Three years later, you can add ending the organization’s playoff drought,  three straight playoff appearances, setting a new franchise record for regular season points (2017-18), recording back-to-back 100+ point seasons for the first time in franchise history (2018-19), and a Calder Cup championship (2018) to this list. That’s to say nothing of the organization’s expansion of its philanthropic contributions in the community, continued support for You Can Play and Pride, and much more.

All of that said, the next few years are bound to be challenging to navigate for Shanahan as the organization now looks to take the next step of actually winning playoff rounds and knocking on the door of a Stanley Cup championship.

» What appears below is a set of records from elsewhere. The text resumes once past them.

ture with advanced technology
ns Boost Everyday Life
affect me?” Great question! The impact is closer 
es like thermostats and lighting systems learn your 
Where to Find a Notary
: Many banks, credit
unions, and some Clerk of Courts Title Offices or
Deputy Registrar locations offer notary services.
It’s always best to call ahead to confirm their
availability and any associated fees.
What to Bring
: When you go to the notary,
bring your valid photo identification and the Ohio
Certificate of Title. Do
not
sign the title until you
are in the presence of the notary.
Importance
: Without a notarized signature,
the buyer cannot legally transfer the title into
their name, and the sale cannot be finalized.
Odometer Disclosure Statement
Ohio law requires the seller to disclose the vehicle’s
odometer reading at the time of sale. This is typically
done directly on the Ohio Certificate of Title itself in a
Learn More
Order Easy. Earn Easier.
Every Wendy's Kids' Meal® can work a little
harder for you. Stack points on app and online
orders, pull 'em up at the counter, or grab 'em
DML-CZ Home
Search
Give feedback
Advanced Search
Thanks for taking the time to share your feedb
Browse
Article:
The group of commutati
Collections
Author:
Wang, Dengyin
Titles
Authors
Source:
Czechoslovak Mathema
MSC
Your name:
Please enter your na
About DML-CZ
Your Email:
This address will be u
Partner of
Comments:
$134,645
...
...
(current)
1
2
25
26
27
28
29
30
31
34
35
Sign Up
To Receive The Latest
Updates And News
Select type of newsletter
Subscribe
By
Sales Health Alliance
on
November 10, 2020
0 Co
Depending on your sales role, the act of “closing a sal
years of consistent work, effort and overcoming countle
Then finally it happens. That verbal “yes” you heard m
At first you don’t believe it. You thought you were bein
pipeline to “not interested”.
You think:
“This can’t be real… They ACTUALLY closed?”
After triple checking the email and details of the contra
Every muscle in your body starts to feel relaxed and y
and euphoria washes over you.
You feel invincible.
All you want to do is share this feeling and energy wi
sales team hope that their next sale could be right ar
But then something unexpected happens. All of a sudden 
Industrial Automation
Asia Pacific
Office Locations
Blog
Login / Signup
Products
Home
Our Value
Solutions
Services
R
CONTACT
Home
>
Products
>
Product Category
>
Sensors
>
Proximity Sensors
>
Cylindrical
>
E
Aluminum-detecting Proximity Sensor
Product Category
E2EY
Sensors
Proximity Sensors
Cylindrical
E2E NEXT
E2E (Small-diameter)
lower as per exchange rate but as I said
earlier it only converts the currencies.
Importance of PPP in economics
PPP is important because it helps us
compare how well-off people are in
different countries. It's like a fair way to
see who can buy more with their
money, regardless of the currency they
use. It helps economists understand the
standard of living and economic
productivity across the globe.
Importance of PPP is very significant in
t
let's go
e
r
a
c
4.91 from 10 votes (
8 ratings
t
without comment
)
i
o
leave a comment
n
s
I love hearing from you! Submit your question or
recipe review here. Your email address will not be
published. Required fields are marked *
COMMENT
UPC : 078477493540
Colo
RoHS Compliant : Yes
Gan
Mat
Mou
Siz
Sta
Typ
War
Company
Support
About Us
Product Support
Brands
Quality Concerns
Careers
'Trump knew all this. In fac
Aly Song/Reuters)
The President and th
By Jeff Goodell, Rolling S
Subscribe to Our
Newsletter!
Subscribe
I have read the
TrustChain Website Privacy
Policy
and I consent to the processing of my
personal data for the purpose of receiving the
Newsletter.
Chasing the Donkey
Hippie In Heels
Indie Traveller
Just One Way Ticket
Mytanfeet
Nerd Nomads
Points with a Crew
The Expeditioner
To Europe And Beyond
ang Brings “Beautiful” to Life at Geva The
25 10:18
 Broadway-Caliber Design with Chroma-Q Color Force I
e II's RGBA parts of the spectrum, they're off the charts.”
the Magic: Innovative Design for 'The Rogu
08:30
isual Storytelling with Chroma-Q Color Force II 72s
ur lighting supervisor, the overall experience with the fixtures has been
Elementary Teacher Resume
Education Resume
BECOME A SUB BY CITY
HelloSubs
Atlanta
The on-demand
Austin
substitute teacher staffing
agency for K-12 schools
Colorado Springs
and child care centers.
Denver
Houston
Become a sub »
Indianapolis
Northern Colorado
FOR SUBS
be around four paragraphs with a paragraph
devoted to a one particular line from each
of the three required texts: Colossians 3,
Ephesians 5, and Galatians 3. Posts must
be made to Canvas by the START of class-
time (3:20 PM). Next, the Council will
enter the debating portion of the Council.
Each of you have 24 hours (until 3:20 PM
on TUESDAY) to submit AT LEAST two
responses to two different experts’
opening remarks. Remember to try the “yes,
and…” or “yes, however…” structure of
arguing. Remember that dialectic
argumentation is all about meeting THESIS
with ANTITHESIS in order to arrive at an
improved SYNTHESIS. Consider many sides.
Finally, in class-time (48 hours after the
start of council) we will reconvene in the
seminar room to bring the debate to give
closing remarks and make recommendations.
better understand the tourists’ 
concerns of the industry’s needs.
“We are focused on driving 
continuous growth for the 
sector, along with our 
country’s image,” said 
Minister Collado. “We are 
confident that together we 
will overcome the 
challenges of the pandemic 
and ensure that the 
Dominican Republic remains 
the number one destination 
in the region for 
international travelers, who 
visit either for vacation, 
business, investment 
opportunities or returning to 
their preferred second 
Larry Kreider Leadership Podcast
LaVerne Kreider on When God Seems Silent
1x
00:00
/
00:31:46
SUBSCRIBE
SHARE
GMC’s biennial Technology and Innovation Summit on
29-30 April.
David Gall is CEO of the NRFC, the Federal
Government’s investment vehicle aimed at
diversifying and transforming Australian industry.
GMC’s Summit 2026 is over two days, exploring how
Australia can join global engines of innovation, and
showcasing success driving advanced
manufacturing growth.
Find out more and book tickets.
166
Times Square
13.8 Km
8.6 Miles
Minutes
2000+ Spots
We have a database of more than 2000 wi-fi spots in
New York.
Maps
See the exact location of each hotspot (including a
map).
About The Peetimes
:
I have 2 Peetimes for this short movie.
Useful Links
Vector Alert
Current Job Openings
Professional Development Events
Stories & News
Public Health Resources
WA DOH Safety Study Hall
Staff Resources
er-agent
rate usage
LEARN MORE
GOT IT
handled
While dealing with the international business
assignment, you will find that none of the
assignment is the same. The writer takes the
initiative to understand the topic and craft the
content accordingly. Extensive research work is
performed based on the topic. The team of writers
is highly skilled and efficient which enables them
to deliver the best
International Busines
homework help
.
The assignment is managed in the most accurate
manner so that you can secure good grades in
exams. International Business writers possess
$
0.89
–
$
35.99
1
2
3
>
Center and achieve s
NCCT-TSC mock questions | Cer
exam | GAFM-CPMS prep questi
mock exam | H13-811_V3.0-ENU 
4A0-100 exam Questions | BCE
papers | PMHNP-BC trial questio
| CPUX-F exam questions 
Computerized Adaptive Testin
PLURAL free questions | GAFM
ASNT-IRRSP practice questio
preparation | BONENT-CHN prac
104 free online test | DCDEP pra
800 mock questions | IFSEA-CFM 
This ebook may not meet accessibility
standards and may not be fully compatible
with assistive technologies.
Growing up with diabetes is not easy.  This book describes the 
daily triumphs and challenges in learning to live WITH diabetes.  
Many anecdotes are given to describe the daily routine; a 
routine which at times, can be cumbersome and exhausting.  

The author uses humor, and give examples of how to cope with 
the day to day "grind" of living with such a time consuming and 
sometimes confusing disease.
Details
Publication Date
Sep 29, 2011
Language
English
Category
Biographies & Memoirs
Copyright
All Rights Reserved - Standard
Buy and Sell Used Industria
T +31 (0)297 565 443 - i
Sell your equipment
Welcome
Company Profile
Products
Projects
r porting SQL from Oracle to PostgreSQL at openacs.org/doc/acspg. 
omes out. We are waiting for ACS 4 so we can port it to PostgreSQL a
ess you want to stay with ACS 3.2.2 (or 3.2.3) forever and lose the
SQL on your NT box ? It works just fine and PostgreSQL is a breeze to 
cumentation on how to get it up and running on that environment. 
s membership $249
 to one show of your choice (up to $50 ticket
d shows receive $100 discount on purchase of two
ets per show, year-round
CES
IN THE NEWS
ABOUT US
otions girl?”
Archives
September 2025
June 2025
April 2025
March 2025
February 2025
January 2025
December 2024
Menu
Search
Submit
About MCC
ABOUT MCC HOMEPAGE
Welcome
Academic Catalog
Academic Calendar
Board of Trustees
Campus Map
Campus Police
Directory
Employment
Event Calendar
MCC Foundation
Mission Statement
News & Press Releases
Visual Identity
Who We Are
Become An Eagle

There are incessant rumours of a coach-GM rift to some degree, or at a minimum, some clear signs of tension and disagreement between the two — and if it is to believed, on one side of that divide would be the GM he hired in Kyle Dubas, one he stuck his neck out for by ending his engagement with living legend Lou Lamoriello after the latter’s three-year contract concluded. On the other would be a HHOF-bound, Triple Gold-club head coach that he moved heaven and earth to court as the new face of the team and rebuild back in 2015.

There is also a major contract still due up for Mitch Marner and a maze of cap challenges in the team’s immediate and long-term future, and if there was a misstep from Shanahan so far in his time as Leafs President, it was speaking out during the William Nylander negotiations and hinting that hometown discounts akin to the ones from his (pre-cap, high-budget) Red Wing teams are going to be necessary in order to keep the team’s core together. The Matthews and Nylander contracts — and early reports of the nature of the Marner negotiations — have said this much loud and clear: Discounts are not a plan. 

There is no doubt Shanahan earned this show of faith today, but as the Leafs President well knows from his playing days, Stanley Cups are how the greats are truly measured — players, managers and Presidents alike. The next step is going to be the hardest to take.